On Christmas Eve, 1914, Boise charities continued a tradition of giving presents to orphans and other underprivileged poor children. That year, “batchelor boys and girls” were talked into devoting their energies toward making a great celebration, as The Statesman noted:
“Somebody pressed a button, and hundreds of electric lights dotting the walls and ceiling of the big cream and white room of the Idaho Power and Light Company shown out, and the immense Christmas tree, in all its holiday glory, glittered with many colored lights. Outside an eager crowd of youngsters with tickets of admission held tightly in their hands, and older people scarcely less eager, waited until it was time to go in, and then they came. Children, children, and more children, packing the balcony to the limit, crowding against railings and walls.
“The Salvation Army band camped on the stairs leading to the balcony. After two or three selections, which were heartily applauded, the Boy Scouts gave their yells, and then the lights all went out and only the majestic Christmas tree glowed. Yells, whistles and clapping from the children attested to their delight. Then all the lights were turned on again. John F. Nugent, president of the Associated Charities, made a brief speech to the children and then the distribution of presents began.
“A number became confused with all the bustle and crowd, and one little girl cried because she was afraid, and some others wept because they were lost. But these were small griefs, soon remedied, with all the bachelors, girls and boys, and Salvation Army Capt. Barnes and Mrs. Niday and Mr. Nugent and a lot of others to see about such things; and they all left happy as could be.

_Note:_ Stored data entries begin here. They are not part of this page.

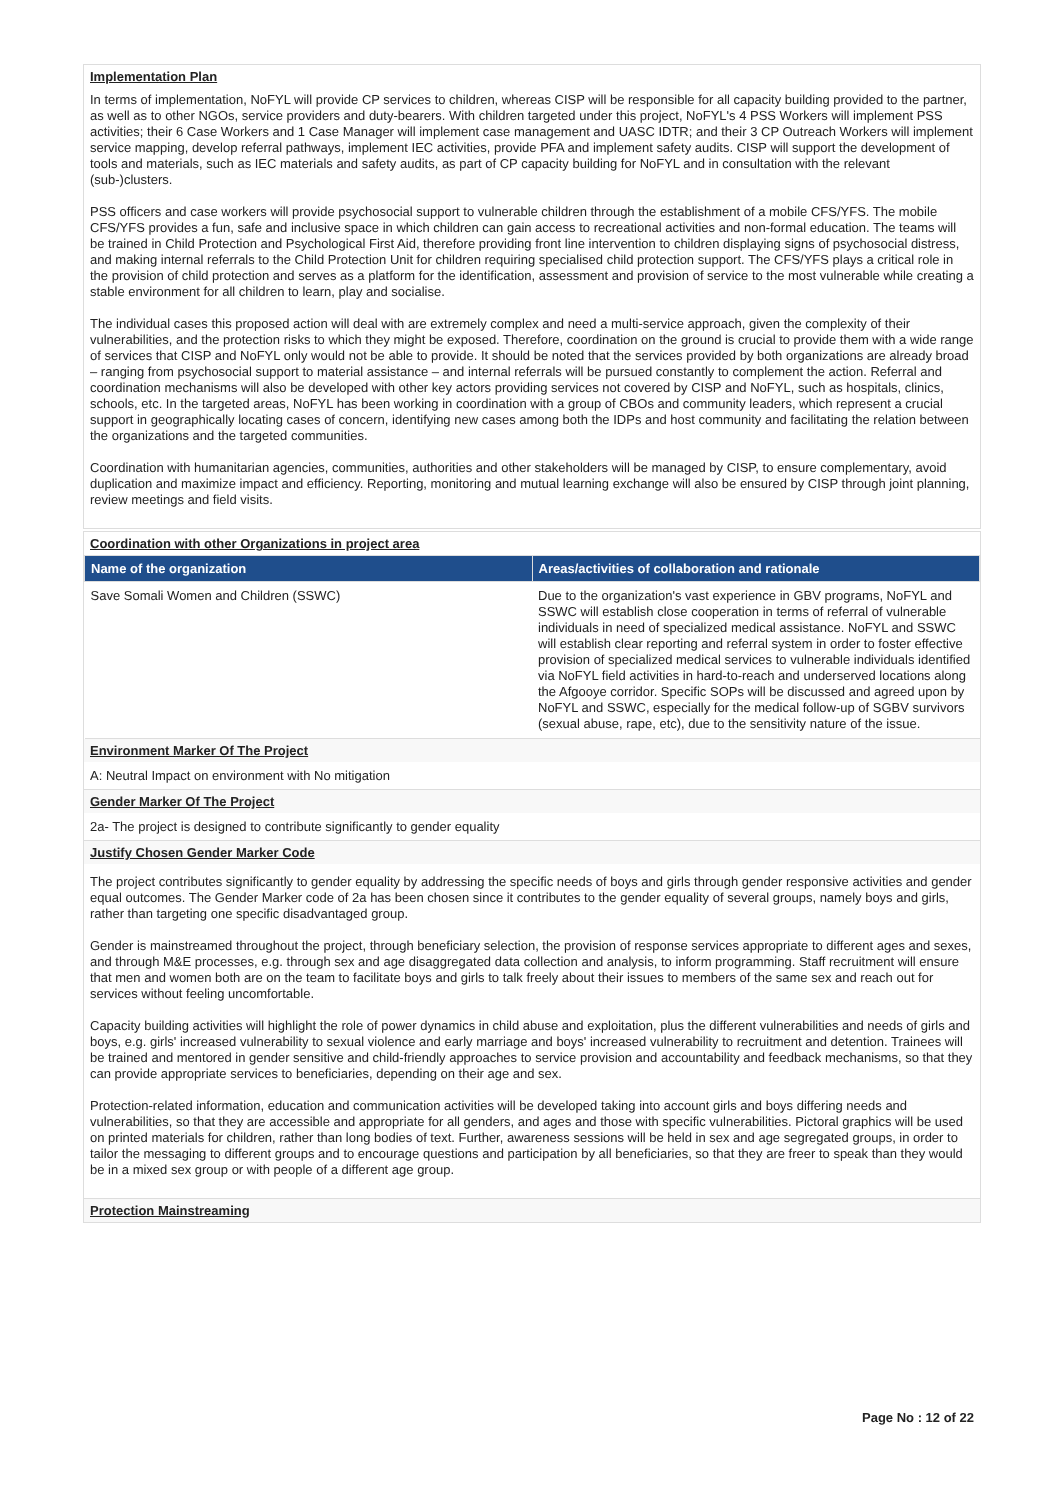Implementation Plan
In terms of implementation, NoFYL will provide CP services to children, whereas CISP will be responsible for all capacity building provided to the partner, as well as to other NGOs, service providers and duty-bearers. With children targeted under this project, NoFYL's 4 PSS Workers will implement PSS activities; their 6 Case Workers and 1 Case Manager will implement case management and UASC IDTR; and their 3 CP Outreach Workers will implement service mapping, develop referral pathways, implement IEC activities, provide PFA and implement safety audits. CISP will support the development of tools and materials, such as IEC materials and safety audits, as part of CP capacity building for NoFYL and in consultation with the relevant (sub-)clusters.
PSS officers and case workers will provide psychosocial support to vulnerable children through the establishment of a mobile CFS/YFS. The mobile CFS/YFS provides a fun, safe and inclusive space in which children can gain access to recreational activities and non-formal education. The teams will be trained in Child Protection and Psychological First Aid, therefore providing front line intervention to children displaying signs of psychosocial distress, and making internal referrals to the Child Protection Unit for children requiring specialised child protection support. The CFS/YFS plays a critical role in the provision of child protection and serves as a platform for the identification, assessment and provision of service to the most vulnerable while creating a stable environment for all children to learn, play and socialise.
The individual cases this proposed action will deal with are extremely complex and need a multi-service approach, given the complexity of their vulnerabilities, and the protection risks to which they might be exposed. Therefore, coordination on the ground is crucial to provide them with a wide range of services that CISP and NoFYL only would not be able to provide. It should be noted that the services provided by both organizations are already broad – ranging from psychosocial support to material assistance – and internal referrals will be pursued constantly to complement the action. Referral and coordination mechanisms will also be developed with other key actors providing services not covered by CISP and NoFYL, such as hospitals, clinics, schools, etc. In the targeted areas, NoFYL has been working in coordination with a group of CBOs and community leaders, which represent a crucial support in geographically locating cases of concern, identifying new cases among both the IDPs and host community and facilitating the relation between the organizations and the targeted communities.
Coordination with humanitarian agencies, communities, authorities and other stakeholders will be managed by CISP, to ensure complementary, avoid duplication and maximize impact and efficiency. Reporting, monitoring and mutual learning exchange will also be ensured by CISP through joint planning, review meetings and field visits.
Coordination with other Organizations in project area
| Name of the organization | Areas/activities of collaboration and rationale |
| --- | --- |
| Save Somali Women and Children (SSWC) | Due to the organization's vast experience in GBV programs, NoFYL and SSWC will establish close cooperation in terms of referral of vulnerable individuals in need of specialized medical assistance. NoFYL and SSWC will establish clear reporting and referral system in order to foster effective provision of specialized medical services to vulnerable individuals identified via NoFYL field activities in hard-to-reach and underserved locations along the Afgooye corridor. Specific SOPs will be discussed and agreed upon by NoFYL and SSWC, especially for the medical follow-up of SGBV survivors (sexual abuse, rape, etc), due to the sensitivity nature of the issue. |
Environment Marker Of The Project
A: Neutral Impact on environment with No mitigation
Gender Marker Of The Project
2a- The project is designed to contribute significantly to gender equality
Justify Chosen Gender Marker Code
The project contributes significantly to gender equality by addressing the specific needs of boys and girls through gender responsive activities and gender equal outcomes. The Gender Marker code of 2a has been chosen since it contributes to the gender equality of several groups, namely boys and girls, rather than targeting one specific disadvantaged group.
Gender is mainstreamed throughout the project, through beneficiary selection, the provision of response services appropriate to different ages and sexes, and through M&E processes, e.g. through sex and age disaggregated data collection and analysis, to inform programming. Staff recruitment will ensure that men and women both are on the team to facilitate boys and girls to talk freely about their issues to members of the same sex and reach out for services without feeling uncomfortable.
Capacity building activities will highlight the role of power dynamics in child abuse and exploitation, plus the different vulnerabilities and needs of girls and boys, e.g. girls' increased vulnerability to sexual violence and early marriage and boys' increased vulnerability to recruitment and detention. Trainees will be trained and mentored in gender sensitive and child-friendly approaches to service provision and accountability and feedback mechanisms, so that they can provide appropriate services to beneficiaries, depending on their age and sex.
Protection-related information, education and communication activities will be developed taking into account girls and boys differing needs and vulnerabilities, so that they are accessible and appropriate for all genders, and ages and those with specific vulnerabilities. Pictoral graphics will be used on printed materials for children, rather than long bodies of text. Further, awareness sessions will be held in sex and age segregated groups, in order to tailor the messaging to different groups and to encourage questions and participation by all beneficiaries, so that they are freer to speak than they would be in a mixed sex group or with people of a different age group.
Protection Mainstreaming
Page No : 12 of 22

“Close to 600 children were entertained. During the distribution of the presents St. Michael’s choir boys sang Christmas carols and ‘It’s a Long Way to Tipperary.’
“The Good Fellows were there with bells on. They were about the busiest unattached fellows in this town. A big number of teachers and other single girls helped the boys out. And Capt. Barnes and Mrs. Niday marshalled the forces like experienced generals. And they all seemed so happy and jolly, and some of them said it was the best Christmas they had had in a long time.”